A hidden Markov model (HMM) with $N_s$ states is defined by the following parameters:

  • Initial state probability vector: $\mathbf{a} = [a_{1},\dots,a_{N_s}]^\intercal$ where the $j$-th element gives the initial probability of being at state $s_t = j$ at time $t=0$. Summing the elements of the vector gives 1.

  • Transition matrix: $\mathbf{A} \in \mathbb{R}^{N_s \times N_s}$ where the element $a_{j,i}=p(s_t=j|s_{t-1}=i)$ indicates the probability of going from state $s_{t-1} = i$ to state $s_t = j$. Requires to satisfy $\sum_{j=1}^{N_s} a_{j,i} = 1$ for all $j= 1 \dots N_s$ i.e. the elements of the rows of $\mathbf{A}$ must sum to 1.

  • Observation probabilities: each state $j=1,\dots,N_s$ is associated for example with a probability density function $b_i(\mathbf{x}_t)$, where $\mathbf{x}_t \in \mathbb{R}^{N_x}$ is a vector of observations at time $t$. For a sequence of $N_t$ observations, $\mathbf{X} = [\mathbf{x}_1 \dots \mathbf{x}_{N_t}]^\intercal$, the operator $B_{\mathcal{W}}: \mathbb{R}^{N_t \times N_x} \rightarrow \mathbb{R}^{N_t \times N_s}$ where $\mathcal{W}$ is a set of parameters, maps the observations to $\mathbf{Y} = [\mathbf{y}_1 \dots \mathbf{y}_{N_t}]^\intercal$, where the element $y_{t,j}=p(\mathbf{x}_t|s_t=j)$ is the likelihood of $\mathbf{x}_t$ for a given state $j$.

Maximum likelihood (ML)

Given the observation $\mathbf{X}$, we would like to obtain a HMM capable of describing this as sequences of states that are directly measurable. Typically a set of $N_d$ observations $\mathcal{D} = \{ \mathbf{X}_1, \dots, \mathbf{X}_{N_d} \}$ is used but we consider only a single one to simplify the notation. The optimal HMM parameters $\mathcal{L}^\star = \{ \mathbf{a}^\star, \mathbf{A}^\star, \mathcal{W}^\star \}$ can be obtained by maximizing the likelihood of the observations. This can be achieved by minimizing the negative logarithm of this likelihood:

\[\text{minimize}_{\mathcal{L}} \{ -\log( p (\mathbf{X}) ) = -\log( \sum_{ \mathbf{s} \in \mathcal{N} } p ( \mathbf{X} | \mathbf{s} ) p ( \mathbf{s} ) ) \},\]

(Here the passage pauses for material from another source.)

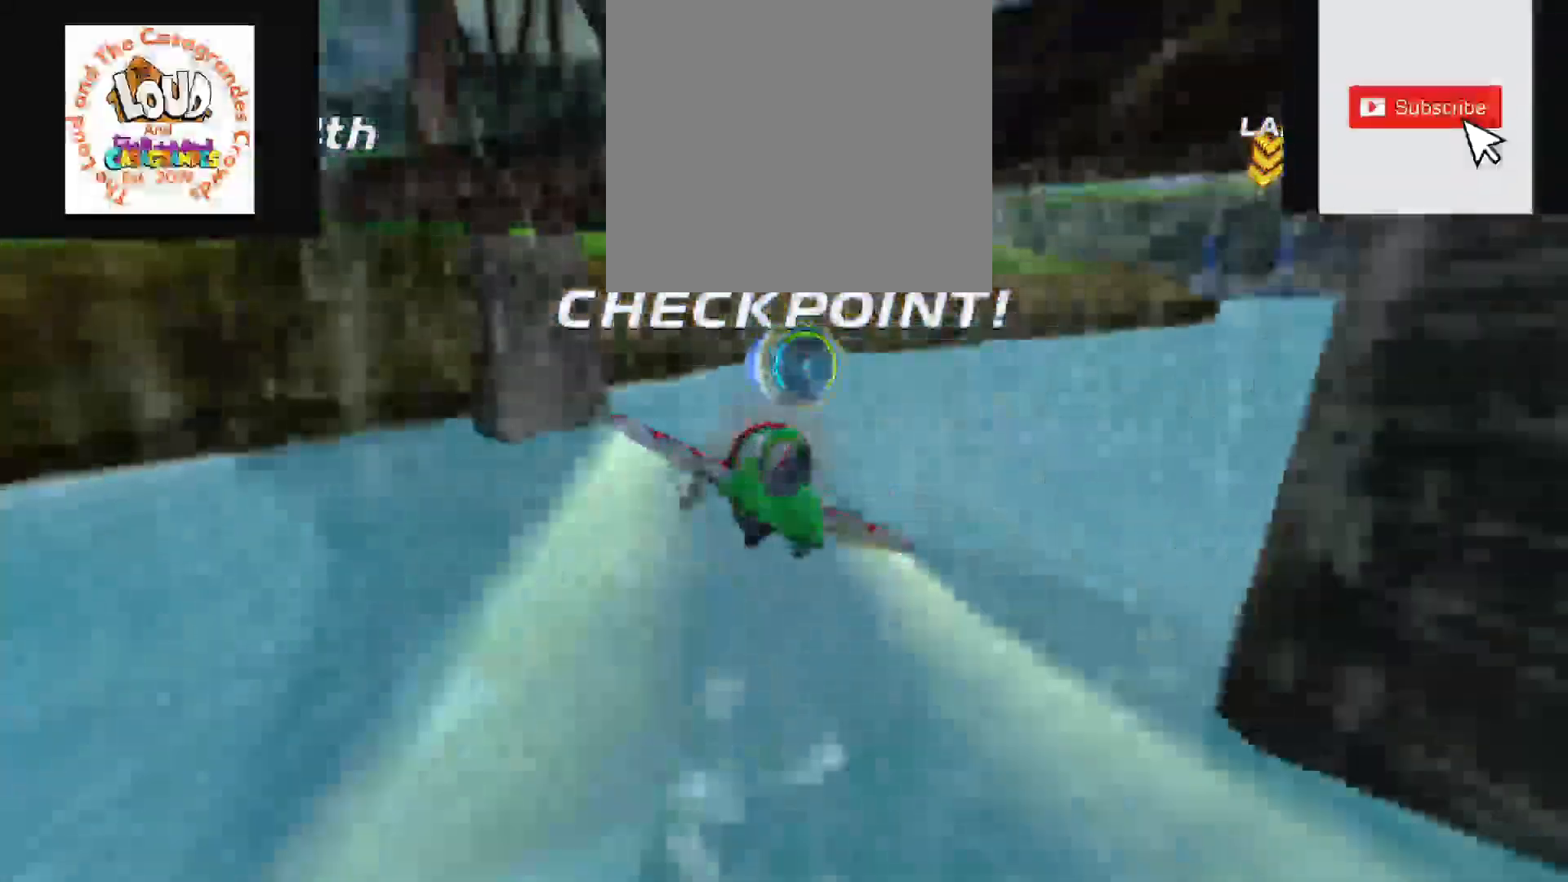
{"buttons": ["R2"], "left_stick": "right", "right_stick": "center", "events": []}
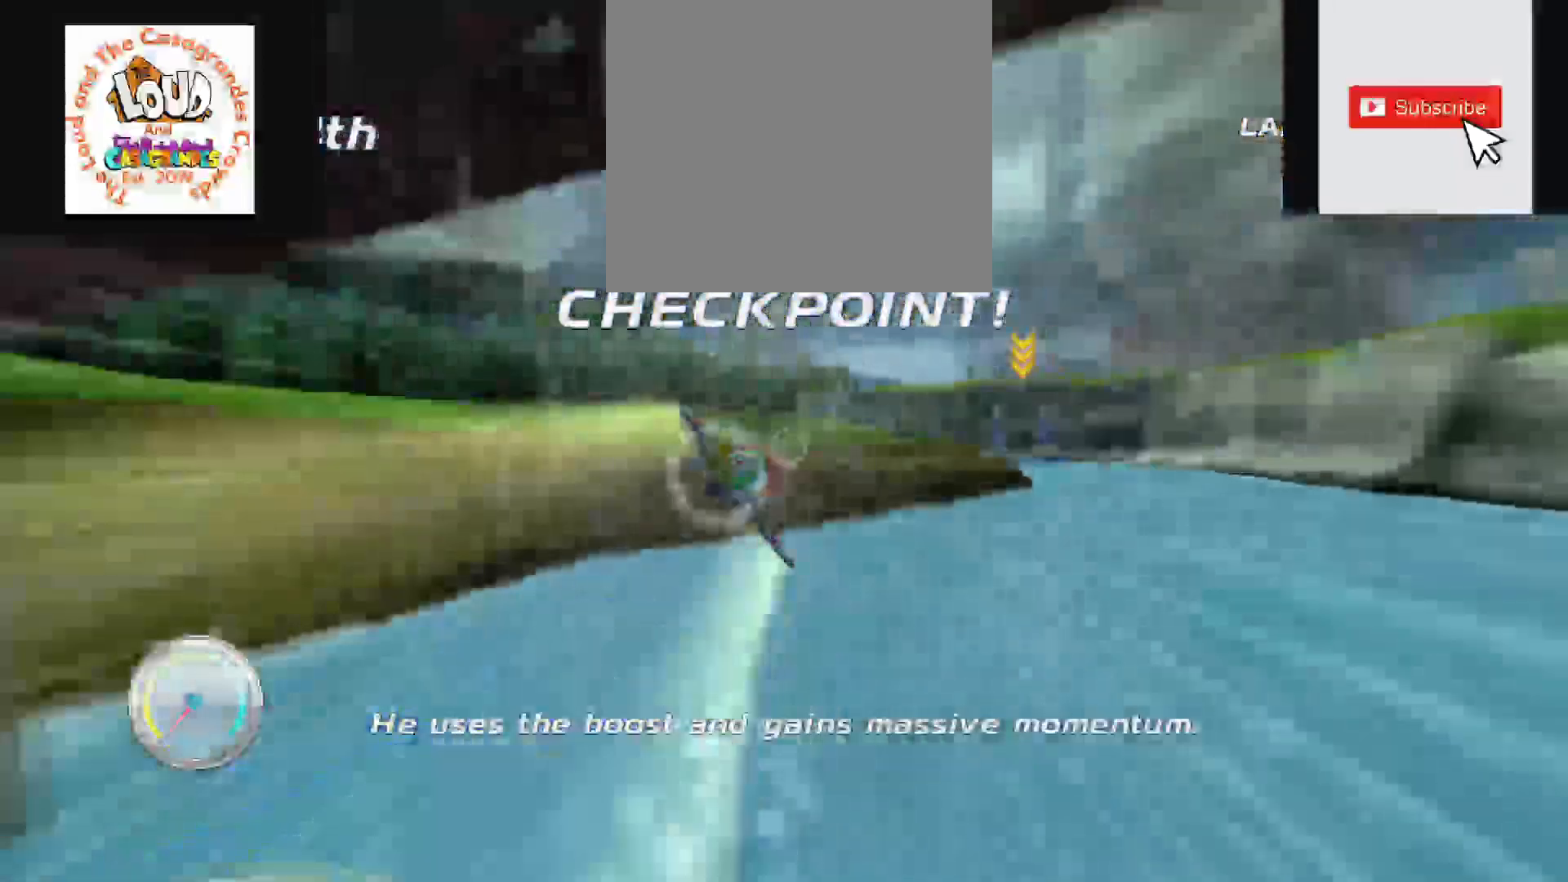
{"buttons": ["R2"], "left_stick": "center", "right_stick": "center", "events": [[500, "left_stick", "center"]]}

where $\mathbf{s} \in \mathbb{N}^{N_t}$ is sequence of states, and $\mathcal{N}$ is the set of all possible state sequences. Since $\mathcal{N}$ has $N_s^{N_t}$ elements, in general it is not feasible to compute the cost function by explicitly computing this summation. Instead, it is convenient to "split" $p(\mathbf{X})$ at a particular time $t$:

\[p(\mathbf{X}) = \sum_{i \in \mathcal{N}_{t,j}} p(\mathbf{X},s_t=j),\]

where $\mathcal{N}_{t,j}$ are the allowed transitions from state $j$ at time $t$,

\[p(\mathbf{X},s_t=j) = p(\mathbf{x}_1,\dots,\mathbf{x}_t,s_t=j) p(\mathbf{x}_{t+1},\dots,\mathbf{x}_{N_t} | \mathbf{x}_1,\dots,\mathbf{x}_t,s_t=j),\]

since we are assuming observation independence, we can drop the conditions of the second term:

\[p(\mathbf{x}_1,\dots,\mathbf{x}_t,s_t=j) p(\mathbf{x}_{t+1},\dots,\mathbf{x}_{N_t},s_t=j | s_t=j) = \alpha_{t,j} \beta_{t,j},\]

where $\alpha_{t,j}$ and $\beta_{t,j}$ are the forward and backward probabilities. The computation of these probabilities can be performed in a recursive way going either forward and backward in time.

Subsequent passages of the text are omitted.